How to simlpify this Sum?

Question

I want a simplified form of:

$$\displaystyle N = \sum_{\displaystyle 0 \leq 2m \leq n} \binom {n}{2m} 2^{n-2m}.$$

Actual Question:

There is $ 1 \times n$ rectangle which is broken into $n$ unit squares. Now each square is coloured with either Red, Green, or Blue colours (not necessary that every colour appear in the squares). Let $f(n)$ denote the number of colourings in which Red colour occurs even number of times $(0,2,4,...)$.

What will be the value of $\displaystyle \frac {f(9)}{f(3)} ?$

My attempt:

$\displaystyle f(9) = \binom {9}{0} \times 2^{9} + \binom {9}{2} \times 2^{7} + \binom {9}{4} \times 2^{5} + \binom {9}{6} \times 2^{3} + \binom {9}{8} \times 2^{1}$

Similarly $f(3)$.

Thus I added the terms indivisually... that took a lot of time, then I tried to simplify the summation, but I was unsuccesful in doing so...

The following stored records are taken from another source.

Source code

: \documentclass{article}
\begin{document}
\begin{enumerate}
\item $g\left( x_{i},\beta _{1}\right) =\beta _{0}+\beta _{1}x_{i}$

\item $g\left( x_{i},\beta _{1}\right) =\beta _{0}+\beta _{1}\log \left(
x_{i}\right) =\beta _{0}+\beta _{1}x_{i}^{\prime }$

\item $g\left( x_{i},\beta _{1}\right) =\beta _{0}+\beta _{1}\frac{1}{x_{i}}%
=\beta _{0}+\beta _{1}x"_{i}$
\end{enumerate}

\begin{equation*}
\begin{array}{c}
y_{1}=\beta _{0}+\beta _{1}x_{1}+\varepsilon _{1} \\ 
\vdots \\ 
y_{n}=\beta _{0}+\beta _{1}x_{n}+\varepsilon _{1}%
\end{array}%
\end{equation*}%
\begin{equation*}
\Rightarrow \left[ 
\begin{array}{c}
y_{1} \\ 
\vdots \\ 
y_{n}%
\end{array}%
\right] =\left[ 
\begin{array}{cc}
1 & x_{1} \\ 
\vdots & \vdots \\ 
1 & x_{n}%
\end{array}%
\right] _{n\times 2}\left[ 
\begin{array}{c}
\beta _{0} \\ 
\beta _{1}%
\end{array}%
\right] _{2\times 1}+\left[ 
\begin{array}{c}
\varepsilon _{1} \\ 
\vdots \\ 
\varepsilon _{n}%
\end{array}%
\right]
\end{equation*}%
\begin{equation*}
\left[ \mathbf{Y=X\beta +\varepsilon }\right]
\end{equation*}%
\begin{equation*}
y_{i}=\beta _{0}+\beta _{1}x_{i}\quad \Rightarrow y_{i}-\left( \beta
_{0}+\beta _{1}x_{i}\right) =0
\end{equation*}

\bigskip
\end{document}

I would pefer a hint, not the answer.

Answer 1

The sum is equal to:

$$S={3^n+1 \over 2}$$

Answer 2

Use $$\sum_{k=0}^{n} {n \choose 2k} x^{2k}=\frac{(1+x)^n+(1-x)^n}{2}$$ $$M=\sum_{k=0}^{n} {n \choose 2k} 2^{n-2k}=2^n \frac{(1+1/2)^n+(1-1/2)^n}{2}=\frac{3^n+1}{2}.$$ When $2k>n$, the vinomial coeffiocient vanishes.